__TASK LIST__
[a] From the HB 3994 text, output the passage between "After four hours" and "decision to have an abortion.", inclusive.
[b] Based on the HB 3994 text, what name is given to minors in judicial bypass cases, and why?

__DOCUMENT EXTRACT__

'''

What exactly does HB 3994 do?

After four hours of contentious debate, the Texas House of Representatives passed House Bill 3994 this week. HB 3994 would make the judicial bypass safety net inaccessible for most Texas teens, creating a de facto ban on abortion for minors who cannot obtain parental consent. The bill will need to pass through the Senate to become law.  Besides choking off access to young women seeking a judicial bypass, the bill also requires all women to have a government-issued form of identification to seek abortion services.


HB 3994 (Judicial Bypass) Rep. Geanie Morrison

HB 3994 contains unconstitutional modifications to the judicial bypass for abortion procedure compromising confidentiality, impeding expeditiousness, and creating a new procedure that will function as an impermissible arbitrary veto over a minor’s decision to have an abortion. 


Existing law:  Texas Family Code Ch. 33, combined with Occupation Code § 164.052(a)(19), require that a minor obtain the consent of her parent, managing conservator or legal guardian (“parent”) if she wishes to have an abortion.  She may obtain a bypass to consent if she demonstrates to the court by a preponderance of the evidence that:

(1) she is sufficiently mature and well informed to consent to the abortion,

(2) notification of her parents would not be in her best interests, or

(3) notification may lead to physical, sexual, or emotional abuse.


To pass constitutional muster, the court proceeding must be expeditious and completely confidential.  As a whole, the proceeding may not serve as an undue burden or an “an absolute, and possibly arbitrary, veto” over a minor’s right to decide to have an abortion; rather, the bypass pro­cedure must amount to an “effective opportunity for an abortion to be obtained.”  The state pays all costs, including fees for her court-appointed attorney ad litem and guardian ad litem.  Under a special exception in Chapter 33, her attorney ad litem and guardian ad litem may be the same person.  Minors are called “Jane” in these cases to protect their anonymity.

'''

__DATASET EXCERPT__
'''

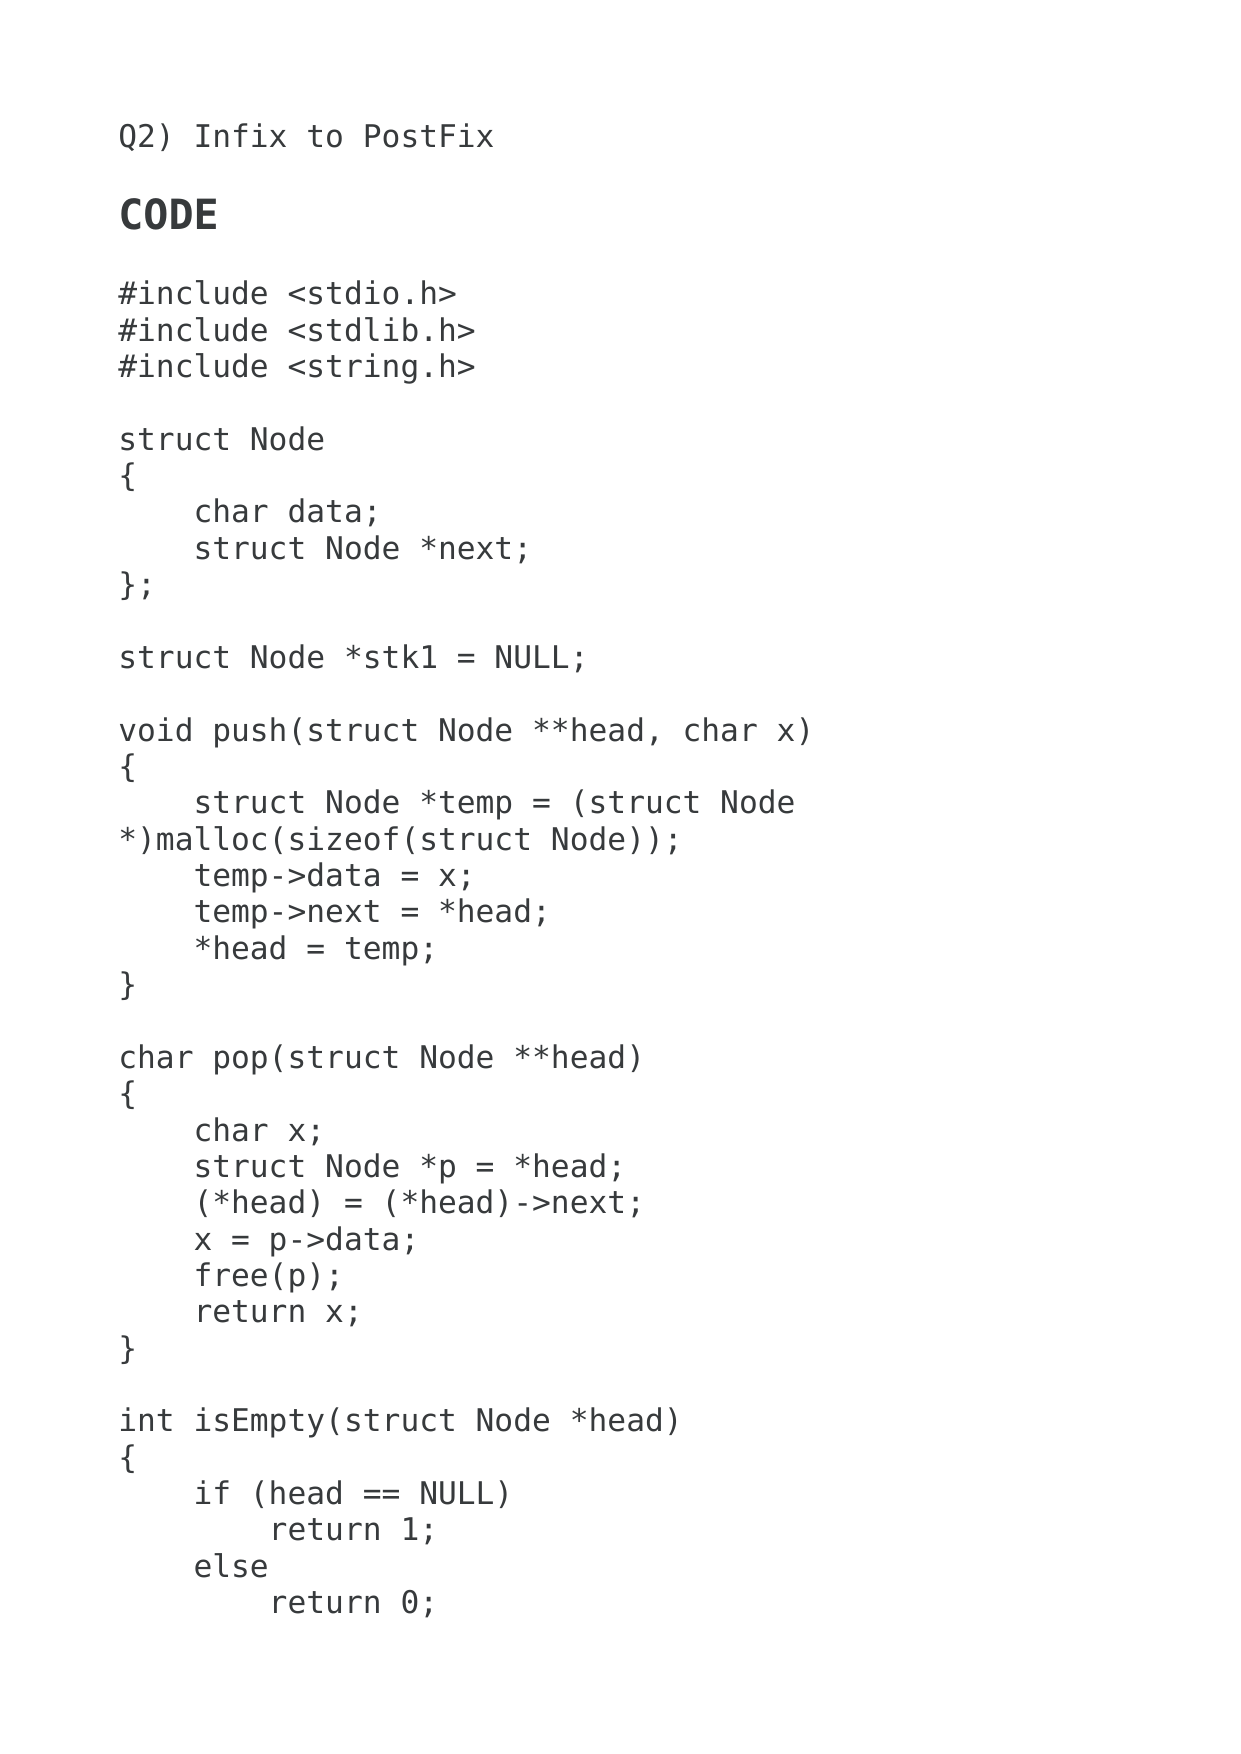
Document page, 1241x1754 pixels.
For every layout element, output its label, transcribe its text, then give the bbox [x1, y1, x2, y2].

'''

__FULL ANSWERS__
[a]
After four hours of contentious debate, the Texas House of Representatives passed House Bill 3994 this week. HB 3994 would make the judicial bypass safety net inaccessible for most Texas teens, creating a de facto ban on abortion for minors who cannot obtain parental consent. The bill will need to pass through the Senate to become law.  Besides choking off access to young women seeking a judicial bypass, the bill also requires all women to have a government-issued form of identification to seek abortion services.


HB 3994 (Judicial Bypass) Rep. Geanie Morrison

HB 3994 contains unconstitutional modifications to the judicial bypass for abortion procedure compromising confidentiality, impeding expeditiousness, and creating a new procedure that will function as an impermissible arbitrary veto over a minor’s decision to have an abortion.

[b] They are called "Jane" to protect their anonymity.